In November 2017, our landlord told us we could no longer use her land for our Spruce Park community garden (SPCG I). For insurance reasons, she thought that the sooner we could be out of the space the better. We bid farewell to our home of eight gardening years in early December.
Since then we’ve been casting about our neighborhood to find a new home. Thanks to the generosity of another landowner in the neighborhood, we found a new location in mid-May and had our first garden work day in SPCG II today, 23 June 2018.
During this month we’ve been moving our tools and supplies into our new home and developing a potential design for how we’ll use this space.
It’s an interesting time to start a community garden - irrigation/sprinkler water and rain water are increasingly difficult to come by while the seasonal shifts we’re experiencing affect the success of planting fruits and vegetables when “we always did”. Decreasing chill hours raise serious concerns about what fruit might be appropriate. But we’re lucky to be able to think about it all and identify plants that we hope will have a high probability of success during these coming years of climate instability.
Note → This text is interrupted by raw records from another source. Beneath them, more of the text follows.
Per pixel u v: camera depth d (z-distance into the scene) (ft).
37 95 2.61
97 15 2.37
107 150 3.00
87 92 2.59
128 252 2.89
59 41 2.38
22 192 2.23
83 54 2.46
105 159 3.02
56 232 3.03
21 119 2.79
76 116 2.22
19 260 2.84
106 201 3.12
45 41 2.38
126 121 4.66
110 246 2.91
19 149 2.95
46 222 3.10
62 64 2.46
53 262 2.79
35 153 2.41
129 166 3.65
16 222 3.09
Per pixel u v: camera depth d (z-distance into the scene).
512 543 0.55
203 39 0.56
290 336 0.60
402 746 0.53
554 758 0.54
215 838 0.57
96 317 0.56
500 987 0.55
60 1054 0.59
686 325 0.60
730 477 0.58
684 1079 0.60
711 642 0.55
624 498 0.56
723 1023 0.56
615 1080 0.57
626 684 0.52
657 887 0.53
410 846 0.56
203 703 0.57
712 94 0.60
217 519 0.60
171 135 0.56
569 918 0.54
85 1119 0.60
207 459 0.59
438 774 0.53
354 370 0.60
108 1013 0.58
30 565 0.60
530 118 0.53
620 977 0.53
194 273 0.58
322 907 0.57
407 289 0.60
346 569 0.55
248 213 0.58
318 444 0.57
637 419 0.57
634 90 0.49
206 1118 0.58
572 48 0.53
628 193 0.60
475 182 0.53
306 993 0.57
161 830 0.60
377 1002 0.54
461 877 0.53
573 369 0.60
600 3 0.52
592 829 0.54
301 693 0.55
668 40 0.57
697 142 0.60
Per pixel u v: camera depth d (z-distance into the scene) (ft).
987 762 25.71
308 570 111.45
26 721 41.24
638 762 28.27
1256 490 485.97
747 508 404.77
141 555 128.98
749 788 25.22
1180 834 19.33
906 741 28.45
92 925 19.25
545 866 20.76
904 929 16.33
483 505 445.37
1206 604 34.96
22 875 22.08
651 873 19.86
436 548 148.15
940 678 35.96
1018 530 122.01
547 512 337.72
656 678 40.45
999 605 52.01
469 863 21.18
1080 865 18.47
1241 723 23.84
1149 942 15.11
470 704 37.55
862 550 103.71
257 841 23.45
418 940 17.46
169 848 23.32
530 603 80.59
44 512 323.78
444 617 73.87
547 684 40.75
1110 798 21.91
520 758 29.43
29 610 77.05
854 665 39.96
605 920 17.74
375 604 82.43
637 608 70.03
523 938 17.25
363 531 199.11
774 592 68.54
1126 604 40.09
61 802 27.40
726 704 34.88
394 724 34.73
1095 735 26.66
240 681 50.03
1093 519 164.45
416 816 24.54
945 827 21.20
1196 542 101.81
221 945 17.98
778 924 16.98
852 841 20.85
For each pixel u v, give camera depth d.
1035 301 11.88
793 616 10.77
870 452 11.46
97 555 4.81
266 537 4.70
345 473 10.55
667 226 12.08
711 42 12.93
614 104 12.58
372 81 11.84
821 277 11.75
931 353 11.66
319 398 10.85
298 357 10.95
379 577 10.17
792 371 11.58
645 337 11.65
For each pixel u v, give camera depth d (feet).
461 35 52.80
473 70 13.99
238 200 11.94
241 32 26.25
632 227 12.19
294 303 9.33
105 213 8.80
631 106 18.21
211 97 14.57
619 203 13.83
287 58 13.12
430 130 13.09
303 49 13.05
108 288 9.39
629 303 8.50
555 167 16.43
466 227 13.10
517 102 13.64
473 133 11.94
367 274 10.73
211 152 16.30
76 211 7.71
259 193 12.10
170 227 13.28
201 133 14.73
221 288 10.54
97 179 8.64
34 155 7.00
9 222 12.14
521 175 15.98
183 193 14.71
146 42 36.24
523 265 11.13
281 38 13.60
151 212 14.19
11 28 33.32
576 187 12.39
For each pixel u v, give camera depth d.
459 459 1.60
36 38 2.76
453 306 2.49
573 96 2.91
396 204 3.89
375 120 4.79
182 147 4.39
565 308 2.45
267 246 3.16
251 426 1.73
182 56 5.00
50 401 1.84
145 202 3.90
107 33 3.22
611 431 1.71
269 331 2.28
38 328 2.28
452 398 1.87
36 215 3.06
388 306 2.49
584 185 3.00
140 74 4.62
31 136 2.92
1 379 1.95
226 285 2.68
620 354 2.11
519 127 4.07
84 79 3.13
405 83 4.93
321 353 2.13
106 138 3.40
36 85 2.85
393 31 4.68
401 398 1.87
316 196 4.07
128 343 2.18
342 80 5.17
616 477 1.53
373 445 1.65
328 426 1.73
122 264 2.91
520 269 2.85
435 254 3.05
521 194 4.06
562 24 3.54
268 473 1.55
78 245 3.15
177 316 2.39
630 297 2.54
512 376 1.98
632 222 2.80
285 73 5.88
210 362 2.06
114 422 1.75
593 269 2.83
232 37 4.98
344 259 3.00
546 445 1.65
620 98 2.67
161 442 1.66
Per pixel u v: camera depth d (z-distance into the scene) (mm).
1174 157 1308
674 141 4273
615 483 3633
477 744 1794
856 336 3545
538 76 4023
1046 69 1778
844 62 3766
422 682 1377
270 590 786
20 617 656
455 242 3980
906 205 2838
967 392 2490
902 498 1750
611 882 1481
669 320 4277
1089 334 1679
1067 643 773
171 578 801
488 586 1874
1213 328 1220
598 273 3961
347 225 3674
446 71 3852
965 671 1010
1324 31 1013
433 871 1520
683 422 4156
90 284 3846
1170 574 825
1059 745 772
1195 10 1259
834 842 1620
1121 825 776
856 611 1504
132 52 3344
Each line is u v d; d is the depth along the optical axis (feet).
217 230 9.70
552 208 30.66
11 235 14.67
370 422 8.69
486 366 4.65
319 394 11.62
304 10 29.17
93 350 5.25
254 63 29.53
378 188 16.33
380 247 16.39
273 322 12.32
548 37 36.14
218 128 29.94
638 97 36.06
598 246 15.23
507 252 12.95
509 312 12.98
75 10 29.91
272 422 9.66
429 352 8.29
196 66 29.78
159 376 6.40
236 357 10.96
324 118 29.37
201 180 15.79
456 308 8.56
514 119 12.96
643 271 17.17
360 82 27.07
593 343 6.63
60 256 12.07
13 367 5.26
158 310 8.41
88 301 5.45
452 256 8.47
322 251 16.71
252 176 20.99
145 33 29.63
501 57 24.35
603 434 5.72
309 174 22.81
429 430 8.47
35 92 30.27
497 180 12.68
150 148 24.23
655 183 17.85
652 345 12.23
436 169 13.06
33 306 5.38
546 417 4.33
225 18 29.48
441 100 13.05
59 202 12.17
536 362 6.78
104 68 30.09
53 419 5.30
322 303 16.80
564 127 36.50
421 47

The earliest photos I have from the original garden members date from February 2010, when much work on soil preparation had already been completed. The first garden was developed on compacted soils that had been used to dump construction debris and had most recently been used to park cars. We are very fortunate that the soils in SPCG II, while still unamended native soils, do not suffer from the same kind of compaction and don’t seem to have much in the way of debris.
By 2015, SPCG was a thriving garden with lush vegetation. These two photographs were taken from approximately the same location. The fruit trees, which had just been planted in 2010 (first image), had, by 2015 (second image), become large trees, bearing heavily, and (to our chagrin) a beacon to every peach beetle within five miles! By the way, the fruit trees are barely visible along the clearly visible back fence in the 2010 image. In the 2015 image, the fence is pretty much invisible behind the exuberant growth of the fruit and surrounding trees!
One thing that has changed over the intervening years is the addition to our gardening community of artist Aidan Ashley. Aidan has recently become interested in drone technology and made the first aerial images of the garden today. I’ll continue to document the development of the garden on the ground but Aidan’s imagery will give us all a bird’s-eye view of the garden as it evolves from a vacant lot into a community gardening space for Spruce Park.